- _Task to carry out_
When the line containing "traffic control |" appears in the entries below, begin printing there and stop after the line containing "(35,916) | 50.22% | |"; print each of those lines exactly and no other line.

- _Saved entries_
^^^^^^^^

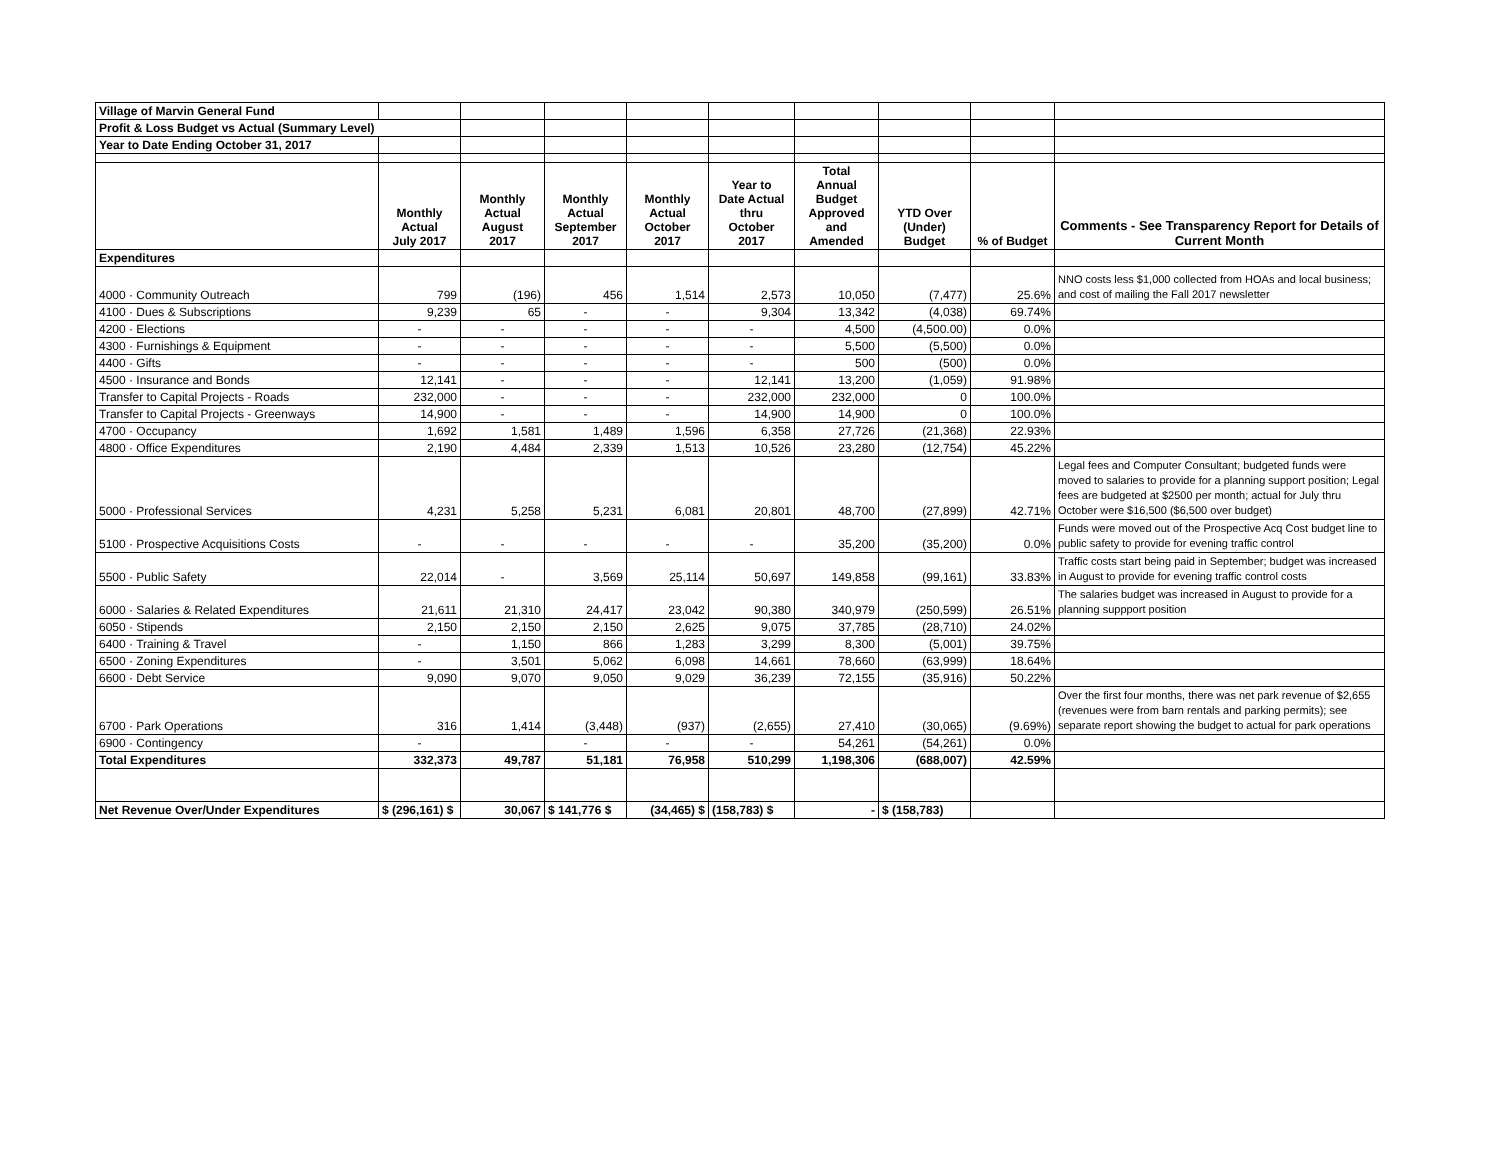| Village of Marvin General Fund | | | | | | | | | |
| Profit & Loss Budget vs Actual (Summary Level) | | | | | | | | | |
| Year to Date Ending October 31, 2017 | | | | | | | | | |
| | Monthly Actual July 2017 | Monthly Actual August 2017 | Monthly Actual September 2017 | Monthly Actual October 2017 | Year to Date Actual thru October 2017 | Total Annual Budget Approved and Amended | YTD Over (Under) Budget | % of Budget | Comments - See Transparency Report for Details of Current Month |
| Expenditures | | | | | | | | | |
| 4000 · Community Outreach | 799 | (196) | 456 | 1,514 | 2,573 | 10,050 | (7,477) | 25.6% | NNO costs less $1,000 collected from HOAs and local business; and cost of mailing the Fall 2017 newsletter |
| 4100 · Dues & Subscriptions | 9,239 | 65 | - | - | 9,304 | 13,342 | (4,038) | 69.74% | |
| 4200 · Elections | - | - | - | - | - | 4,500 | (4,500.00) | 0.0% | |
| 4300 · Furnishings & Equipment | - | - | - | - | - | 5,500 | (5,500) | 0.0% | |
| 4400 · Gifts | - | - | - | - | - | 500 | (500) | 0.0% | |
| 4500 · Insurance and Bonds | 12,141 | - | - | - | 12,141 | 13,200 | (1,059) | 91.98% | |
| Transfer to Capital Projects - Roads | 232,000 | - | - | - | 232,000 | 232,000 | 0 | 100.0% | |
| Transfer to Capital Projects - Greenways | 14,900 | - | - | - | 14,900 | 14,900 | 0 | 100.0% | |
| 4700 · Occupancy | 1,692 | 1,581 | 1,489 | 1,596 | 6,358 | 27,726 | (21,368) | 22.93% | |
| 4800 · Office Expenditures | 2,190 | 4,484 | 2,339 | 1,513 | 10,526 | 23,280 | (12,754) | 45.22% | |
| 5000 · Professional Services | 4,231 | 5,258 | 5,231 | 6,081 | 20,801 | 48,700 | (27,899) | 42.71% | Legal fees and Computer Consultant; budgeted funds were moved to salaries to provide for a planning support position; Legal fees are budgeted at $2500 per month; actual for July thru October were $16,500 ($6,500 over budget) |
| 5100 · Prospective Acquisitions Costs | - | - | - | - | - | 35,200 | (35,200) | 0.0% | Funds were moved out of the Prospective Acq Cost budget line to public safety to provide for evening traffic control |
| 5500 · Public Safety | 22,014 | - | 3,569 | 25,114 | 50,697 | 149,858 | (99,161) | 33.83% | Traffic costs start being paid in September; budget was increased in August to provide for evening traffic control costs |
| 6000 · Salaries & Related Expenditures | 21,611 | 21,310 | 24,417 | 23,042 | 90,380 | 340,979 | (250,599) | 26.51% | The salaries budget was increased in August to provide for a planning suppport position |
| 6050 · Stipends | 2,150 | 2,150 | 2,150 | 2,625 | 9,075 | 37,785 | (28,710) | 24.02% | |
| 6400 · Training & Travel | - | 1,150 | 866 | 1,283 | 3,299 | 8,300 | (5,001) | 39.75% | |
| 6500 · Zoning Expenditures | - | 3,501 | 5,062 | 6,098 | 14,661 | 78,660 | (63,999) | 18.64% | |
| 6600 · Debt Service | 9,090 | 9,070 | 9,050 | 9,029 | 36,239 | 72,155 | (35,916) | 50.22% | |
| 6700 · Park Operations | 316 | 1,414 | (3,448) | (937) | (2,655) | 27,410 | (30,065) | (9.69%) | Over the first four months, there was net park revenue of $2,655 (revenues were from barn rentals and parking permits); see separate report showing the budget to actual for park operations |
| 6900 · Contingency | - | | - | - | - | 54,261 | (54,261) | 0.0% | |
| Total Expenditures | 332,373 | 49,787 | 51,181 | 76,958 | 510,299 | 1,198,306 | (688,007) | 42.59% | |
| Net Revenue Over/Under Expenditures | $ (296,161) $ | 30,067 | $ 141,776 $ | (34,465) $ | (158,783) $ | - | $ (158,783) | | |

^^^^^^^^

- _Exercise answer_
| 5100 · Prospective Acquisitions Costs | - | - | - | - | - | 35,200 | (35,200) | 0.0% | Funds were moved out of the Prospective Acq Cost budget line to public safety to provide for evening traffic control |
| 5500 · Public Safety | 22,014 | - | 3,569 | 25,114 | 50,697 | 149,858 | (99,161) | 33.83% | Traffic costs start being paid in September; budget was increased in August to provide for evening traffic control costs |
| 6000 · Salaries & Related Expenditures | 21,611 | 21,310 | 24,417 | 23,042 | 90,380 | 340,979 | (250,599) | 26.51% | The salaries budget was increased in August to provide for a planning suppport position |
| 6050 · Stipends | 2,150 | 2,150 | 2,150 | 2,625 | 9,075 | 37,785 | (28,710) | 24.02% | |
| 6400 · Training & Travel | - | 1,150 | 866 | 1,283 | 3,299 | 8,300 | (5,001) | 39.75% | |
| 6500 · Zoning Expenditures | - | 3,501 | 5,062 | 6,098 | 14,661 | 78,660 | (63,999) | 18.64% | |
| 6600 · Debt Service | 9,090 | 9,070 | 9,050 | 9,029 | 36,239 | 72,155 | (35,916) | 50.22% | |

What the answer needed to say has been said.